- [Exercise aim]
Find each line below where the word "KiCad" occurs, and copy it.

=== Given entries ===

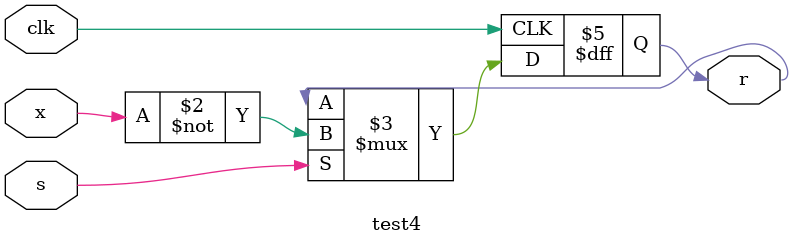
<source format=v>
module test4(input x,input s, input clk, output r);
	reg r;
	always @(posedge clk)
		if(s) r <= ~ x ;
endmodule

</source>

===
=== Given entries ===

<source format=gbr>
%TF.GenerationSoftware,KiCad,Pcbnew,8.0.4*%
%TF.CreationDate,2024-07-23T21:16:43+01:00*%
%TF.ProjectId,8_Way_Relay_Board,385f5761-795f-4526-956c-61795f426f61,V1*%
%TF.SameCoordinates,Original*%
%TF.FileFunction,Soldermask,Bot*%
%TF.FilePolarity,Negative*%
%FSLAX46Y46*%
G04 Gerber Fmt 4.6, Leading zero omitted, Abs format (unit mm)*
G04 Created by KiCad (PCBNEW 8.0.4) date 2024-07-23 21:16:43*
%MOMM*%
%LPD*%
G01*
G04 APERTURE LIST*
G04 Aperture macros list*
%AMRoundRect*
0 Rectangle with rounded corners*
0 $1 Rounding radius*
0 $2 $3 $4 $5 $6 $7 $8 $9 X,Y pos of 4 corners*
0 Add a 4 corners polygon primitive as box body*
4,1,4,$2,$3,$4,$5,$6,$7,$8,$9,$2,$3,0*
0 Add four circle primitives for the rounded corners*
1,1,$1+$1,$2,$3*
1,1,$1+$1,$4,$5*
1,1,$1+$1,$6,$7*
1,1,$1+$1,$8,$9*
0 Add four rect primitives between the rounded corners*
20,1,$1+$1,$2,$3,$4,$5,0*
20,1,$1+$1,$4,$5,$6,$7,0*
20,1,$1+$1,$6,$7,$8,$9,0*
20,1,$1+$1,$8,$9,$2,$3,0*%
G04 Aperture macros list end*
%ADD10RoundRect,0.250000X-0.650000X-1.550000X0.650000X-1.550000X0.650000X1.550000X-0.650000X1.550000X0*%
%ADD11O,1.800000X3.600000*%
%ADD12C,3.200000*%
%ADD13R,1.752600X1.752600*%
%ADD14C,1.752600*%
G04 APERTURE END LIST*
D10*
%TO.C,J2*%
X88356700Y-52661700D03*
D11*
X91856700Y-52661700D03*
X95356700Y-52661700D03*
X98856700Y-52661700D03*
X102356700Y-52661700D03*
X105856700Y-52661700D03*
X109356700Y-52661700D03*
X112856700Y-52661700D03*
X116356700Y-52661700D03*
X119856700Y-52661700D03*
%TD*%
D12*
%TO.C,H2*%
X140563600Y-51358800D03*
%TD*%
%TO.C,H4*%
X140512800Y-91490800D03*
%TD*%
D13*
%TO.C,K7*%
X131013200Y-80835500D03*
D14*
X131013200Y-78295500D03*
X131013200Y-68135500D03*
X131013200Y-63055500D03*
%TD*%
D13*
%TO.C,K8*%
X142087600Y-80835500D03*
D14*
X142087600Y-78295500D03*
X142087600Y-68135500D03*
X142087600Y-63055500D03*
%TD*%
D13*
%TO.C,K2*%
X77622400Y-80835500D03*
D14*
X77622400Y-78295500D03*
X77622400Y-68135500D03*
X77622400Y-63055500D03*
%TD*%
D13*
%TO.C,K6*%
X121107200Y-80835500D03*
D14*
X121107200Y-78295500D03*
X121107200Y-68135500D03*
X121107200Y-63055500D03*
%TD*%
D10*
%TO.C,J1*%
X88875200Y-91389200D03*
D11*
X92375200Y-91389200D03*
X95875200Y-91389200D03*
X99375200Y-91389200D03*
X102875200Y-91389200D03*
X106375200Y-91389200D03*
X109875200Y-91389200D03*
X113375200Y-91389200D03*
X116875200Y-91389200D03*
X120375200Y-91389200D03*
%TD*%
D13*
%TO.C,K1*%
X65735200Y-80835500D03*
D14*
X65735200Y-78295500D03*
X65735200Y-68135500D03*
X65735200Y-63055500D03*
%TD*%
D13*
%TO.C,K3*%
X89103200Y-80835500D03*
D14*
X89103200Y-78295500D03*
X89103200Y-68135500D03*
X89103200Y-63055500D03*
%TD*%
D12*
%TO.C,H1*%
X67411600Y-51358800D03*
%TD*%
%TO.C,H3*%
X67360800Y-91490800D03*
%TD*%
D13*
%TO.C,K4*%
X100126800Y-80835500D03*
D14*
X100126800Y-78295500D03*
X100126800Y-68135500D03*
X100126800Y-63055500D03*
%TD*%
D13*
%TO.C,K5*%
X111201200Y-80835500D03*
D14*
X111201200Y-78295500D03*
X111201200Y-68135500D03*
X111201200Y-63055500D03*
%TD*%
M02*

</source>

===
=== Given entries ===

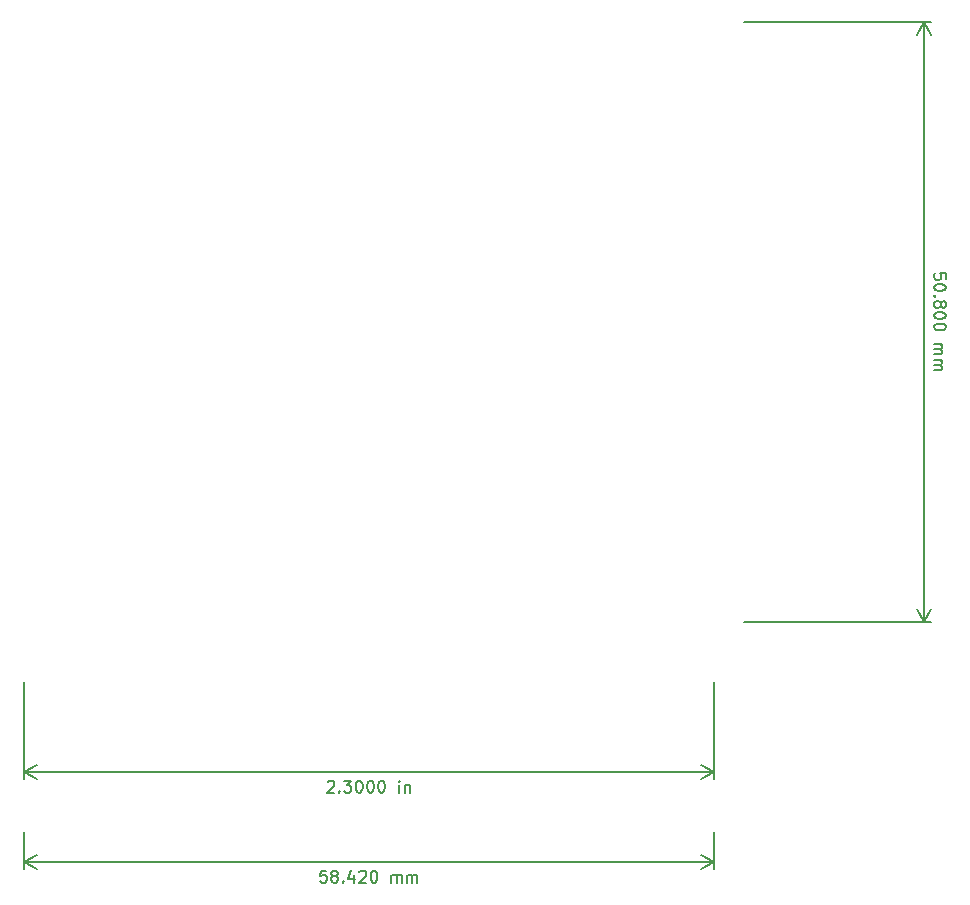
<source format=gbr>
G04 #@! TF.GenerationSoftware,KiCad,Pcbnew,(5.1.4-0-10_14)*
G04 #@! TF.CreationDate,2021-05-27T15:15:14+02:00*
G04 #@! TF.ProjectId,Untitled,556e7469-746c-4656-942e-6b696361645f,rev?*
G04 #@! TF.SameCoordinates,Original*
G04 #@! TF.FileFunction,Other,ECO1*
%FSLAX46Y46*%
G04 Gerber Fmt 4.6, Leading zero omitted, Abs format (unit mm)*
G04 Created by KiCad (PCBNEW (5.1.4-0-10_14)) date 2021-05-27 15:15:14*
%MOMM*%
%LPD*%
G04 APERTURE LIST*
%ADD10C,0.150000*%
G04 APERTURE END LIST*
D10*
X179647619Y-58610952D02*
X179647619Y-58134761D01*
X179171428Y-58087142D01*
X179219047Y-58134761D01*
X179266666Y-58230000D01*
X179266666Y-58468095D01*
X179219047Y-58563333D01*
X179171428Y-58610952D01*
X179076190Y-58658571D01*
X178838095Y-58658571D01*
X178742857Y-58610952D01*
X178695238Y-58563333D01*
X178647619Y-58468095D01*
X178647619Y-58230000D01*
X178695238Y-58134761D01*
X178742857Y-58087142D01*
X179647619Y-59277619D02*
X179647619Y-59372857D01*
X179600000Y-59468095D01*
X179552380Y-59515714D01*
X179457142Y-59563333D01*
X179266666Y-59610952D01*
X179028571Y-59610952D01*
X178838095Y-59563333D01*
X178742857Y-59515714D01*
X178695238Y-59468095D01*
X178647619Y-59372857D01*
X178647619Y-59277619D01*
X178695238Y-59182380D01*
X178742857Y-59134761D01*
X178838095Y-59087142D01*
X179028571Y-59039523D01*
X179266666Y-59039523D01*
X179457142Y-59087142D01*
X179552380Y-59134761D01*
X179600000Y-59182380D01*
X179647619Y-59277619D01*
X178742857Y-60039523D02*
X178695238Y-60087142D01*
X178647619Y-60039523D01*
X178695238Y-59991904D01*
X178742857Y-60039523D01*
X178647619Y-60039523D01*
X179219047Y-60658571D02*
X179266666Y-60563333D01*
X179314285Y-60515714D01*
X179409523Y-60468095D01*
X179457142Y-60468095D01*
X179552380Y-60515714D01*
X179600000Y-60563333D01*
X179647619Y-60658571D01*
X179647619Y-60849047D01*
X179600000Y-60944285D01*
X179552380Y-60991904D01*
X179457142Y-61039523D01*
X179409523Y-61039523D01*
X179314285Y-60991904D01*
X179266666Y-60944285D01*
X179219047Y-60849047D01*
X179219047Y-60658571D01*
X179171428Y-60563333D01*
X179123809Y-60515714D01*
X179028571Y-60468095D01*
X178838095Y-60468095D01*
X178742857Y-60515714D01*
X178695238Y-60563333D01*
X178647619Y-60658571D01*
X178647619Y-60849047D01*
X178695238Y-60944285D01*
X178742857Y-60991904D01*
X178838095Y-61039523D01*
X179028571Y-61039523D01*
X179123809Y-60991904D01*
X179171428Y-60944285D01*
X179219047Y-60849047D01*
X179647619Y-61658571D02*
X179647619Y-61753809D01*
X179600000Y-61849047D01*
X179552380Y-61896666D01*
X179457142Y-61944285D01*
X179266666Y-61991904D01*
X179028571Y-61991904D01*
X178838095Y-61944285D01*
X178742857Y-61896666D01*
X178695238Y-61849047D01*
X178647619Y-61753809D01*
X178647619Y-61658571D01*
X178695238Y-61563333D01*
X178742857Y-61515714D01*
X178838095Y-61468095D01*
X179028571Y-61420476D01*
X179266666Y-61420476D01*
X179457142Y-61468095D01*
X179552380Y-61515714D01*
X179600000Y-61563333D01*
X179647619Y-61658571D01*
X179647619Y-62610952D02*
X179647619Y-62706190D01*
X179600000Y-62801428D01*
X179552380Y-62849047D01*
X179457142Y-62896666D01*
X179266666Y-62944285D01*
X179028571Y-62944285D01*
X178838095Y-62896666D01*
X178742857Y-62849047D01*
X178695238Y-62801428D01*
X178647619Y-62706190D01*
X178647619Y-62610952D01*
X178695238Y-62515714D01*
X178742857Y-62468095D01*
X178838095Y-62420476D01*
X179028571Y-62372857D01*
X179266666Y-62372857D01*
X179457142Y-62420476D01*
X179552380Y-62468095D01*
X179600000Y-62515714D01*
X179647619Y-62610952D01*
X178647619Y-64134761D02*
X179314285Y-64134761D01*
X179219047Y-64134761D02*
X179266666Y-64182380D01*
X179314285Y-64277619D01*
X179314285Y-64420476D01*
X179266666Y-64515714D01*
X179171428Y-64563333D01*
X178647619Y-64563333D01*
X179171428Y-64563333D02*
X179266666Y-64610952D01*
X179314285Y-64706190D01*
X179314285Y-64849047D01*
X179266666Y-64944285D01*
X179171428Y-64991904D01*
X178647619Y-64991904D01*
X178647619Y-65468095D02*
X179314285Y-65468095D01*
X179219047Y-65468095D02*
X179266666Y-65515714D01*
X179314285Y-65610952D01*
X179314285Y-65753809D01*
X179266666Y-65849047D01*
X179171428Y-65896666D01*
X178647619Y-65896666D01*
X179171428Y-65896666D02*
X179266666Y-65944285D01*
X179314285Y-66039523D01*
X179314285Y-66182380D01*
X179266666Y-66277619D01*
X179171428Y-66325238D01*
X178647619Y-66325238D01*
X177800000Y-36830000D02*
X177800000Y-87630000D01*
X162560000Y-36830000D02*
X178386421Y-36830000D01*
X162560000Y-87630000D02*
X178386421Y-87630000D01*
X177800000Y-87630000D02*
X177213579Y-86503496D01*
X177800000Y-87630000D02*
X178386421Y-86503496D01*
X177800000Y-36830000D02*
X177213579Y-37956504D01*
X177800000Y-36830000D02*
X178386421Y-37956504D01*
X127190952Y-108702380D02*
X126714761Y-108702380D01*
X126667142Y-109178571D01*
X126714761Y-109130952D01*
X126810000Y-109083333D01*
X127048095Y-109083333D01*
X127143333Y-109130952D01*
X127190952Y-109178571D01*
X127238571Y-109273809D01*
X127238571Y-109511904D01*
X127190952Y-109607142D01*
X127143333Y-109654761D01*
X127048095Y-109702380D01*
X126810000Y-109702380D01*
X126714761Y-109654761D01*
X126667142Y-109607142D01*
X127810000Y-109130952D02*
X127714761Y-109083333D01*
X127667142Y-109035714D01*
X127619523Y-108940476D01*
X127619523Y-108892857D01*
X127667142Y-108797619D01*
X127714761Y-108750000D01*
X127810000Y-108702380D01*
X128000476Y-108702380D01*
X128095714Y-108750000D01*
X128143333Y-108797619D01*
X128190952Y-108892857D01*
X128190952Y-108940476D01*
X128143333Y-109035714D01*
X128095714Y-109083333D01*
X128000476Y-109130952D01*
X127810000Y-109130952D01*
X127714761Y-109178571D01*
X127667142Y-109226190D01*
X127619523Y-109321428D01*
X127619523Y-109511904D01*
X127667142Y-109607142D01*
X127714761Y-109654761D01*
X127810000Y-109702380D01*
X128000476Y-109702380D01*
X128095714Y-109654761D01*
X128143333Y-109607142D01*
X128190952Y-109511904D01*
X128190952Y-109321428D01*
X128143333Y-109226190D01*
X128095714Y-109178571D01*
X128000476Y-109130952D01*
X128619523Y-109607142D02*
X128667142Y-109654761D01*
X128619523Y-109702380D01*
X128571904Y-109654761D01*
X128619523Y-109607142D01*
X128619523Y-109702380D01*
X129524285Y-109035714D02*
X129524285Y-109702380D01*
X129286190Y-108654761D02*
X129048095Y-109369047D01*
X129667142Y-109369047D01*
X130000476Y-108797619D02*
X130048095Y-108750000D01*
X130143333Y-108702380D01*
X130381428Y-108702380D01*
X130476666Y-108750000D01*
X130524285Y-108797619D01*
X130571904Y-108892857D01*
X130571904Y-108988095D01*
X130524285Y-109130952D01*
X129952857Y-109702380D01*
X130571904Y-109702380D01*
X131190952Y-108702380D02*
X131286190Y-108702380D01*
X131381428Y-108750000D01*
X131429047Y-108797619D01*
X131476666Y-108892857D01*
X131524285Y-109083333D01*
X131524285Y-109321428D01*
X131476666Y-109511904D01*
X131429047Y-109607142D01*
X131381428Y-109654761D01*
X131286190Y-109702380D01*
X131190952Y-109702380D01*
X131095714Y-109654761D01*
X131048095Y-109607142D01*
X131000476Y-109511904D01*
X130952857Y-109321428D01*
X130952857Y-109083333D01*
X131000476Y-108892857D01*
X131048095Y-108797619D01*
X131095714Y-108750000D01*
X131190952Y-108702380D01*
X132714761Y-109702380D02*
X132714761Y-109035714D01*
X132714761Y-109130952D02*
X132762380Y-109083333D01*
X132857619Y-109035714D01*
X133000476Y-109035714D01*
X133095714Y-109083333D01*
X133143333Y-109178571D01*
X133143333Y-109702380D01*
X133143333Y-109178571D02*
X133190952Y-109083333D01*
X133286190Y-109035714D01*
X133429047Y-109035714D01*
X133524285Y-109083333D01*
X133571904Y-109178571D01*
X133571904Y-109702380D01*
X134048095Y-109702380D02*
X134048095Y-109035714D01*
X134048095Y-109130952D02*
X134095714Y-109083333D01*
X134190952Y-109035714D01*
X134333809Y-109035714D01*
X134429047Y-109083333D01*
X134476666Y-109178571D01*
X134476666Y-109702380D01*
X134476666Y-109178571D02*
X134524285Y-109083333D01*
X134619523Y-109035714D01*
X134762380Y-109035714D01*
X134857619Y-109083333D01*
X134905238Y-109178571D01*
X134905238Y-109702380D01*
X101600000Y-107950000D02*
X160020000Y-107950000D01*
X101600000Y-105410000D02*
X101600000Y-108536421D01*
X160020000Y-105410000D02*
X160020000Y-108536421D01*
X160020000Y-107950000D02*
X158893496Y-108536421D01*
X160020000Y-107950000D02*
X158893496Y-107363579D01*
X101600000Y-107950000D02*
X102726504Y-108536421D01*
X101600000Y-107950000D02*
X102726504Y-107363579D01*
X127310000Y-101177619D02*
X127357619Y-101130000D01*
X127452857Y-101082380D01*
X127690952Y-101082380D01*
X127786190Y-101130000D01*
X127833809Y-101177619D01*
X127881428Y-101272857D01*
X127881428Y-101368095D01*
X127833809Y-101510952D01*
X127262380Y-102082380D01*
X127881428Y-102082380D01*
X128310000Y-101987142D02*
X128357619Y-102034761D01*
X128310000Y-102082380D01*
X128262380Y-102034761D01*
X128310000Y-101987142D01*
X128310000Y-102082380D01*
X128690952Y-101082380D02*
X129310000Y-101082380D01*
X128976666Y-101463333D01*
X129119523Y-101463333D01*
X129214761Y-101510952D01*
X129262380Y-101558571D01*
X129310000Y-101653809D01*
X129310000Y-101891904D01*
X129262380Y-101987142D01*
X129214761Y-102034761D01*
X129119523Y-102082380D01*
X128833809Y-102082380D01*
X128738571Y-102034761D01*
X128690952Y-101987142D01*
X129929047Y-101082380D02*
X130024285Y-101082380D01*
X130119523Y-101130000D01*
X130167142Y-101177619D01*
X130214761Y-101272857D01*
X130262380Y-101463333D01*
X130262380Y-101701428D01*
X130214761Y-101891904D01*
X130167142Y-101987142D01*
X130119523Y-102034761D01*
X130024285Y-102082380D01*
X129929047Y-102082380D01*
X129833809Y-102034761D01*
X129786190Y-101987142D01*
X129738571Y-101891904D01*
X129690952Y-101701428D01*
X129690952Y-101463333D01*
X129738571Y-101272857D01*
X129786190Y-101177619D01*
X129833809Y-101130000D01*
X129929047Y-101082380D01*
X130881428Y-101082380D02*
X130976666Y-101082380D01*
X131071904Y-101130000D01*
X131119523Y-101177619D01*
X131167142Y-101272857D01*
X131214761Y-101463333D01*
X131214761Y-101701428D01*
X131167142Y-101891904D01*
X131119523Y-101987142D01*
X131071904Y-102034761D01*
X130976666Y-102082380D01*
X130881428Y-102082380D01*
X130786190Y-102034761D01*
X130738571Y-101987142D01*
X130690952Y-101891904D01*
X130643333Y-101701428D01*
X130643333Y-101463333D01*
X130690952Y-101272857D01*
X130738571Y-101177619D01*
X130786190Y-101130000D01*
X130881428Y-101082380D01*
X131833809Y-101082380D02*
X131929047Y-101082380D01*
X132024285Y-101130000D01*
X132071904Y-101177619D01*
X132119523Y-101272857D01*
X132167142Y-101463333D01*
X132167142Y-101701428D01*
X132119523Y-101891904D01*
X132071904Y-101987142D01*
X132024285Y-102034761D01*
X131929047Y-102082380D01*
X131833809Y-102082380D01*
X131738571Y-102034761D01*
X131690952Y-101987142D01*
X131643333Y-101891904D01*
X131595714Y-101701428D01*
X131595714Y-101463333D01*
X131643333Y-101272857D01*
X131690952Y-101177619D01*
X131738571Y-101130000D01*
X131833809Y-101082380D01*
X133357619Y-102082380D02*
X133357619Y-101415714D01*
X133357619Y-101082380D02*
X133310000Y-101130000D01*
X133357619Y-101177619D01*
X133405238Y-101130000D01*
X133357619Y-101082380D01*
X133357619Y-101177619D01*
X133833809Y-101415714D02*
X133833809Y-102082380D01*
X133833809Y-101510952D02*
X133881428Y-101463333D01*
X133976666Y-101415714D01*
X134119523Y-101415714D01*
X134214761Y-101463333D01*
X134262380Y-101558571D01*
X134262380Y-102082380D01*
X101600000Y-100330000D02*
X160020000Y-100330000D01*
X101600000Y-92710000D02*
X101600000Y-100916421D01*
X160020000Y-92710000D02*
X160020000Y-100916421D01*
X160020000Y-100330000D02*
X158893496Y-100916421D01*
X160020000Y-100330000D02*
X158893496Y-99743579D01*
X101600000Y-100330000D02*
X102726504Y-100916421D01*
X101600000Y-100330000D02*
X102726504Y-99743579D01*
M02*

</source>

===

- [Answer section]
%TF.GenerationSoftware,KiCad,Pcbnew,8.0.4*%
G04 Created by KiCad (PCBNEW 8.0.4) date 2024-07-23 21:16:43*
G04 #@! TF.GenerationSoftware,KiCad,Pcbnew,(5.1.4-0-10_14)*
G04 Created by KiCad (PCBNEW (5.1.4-0-10_14)) date 2021-05-27 15:15:14*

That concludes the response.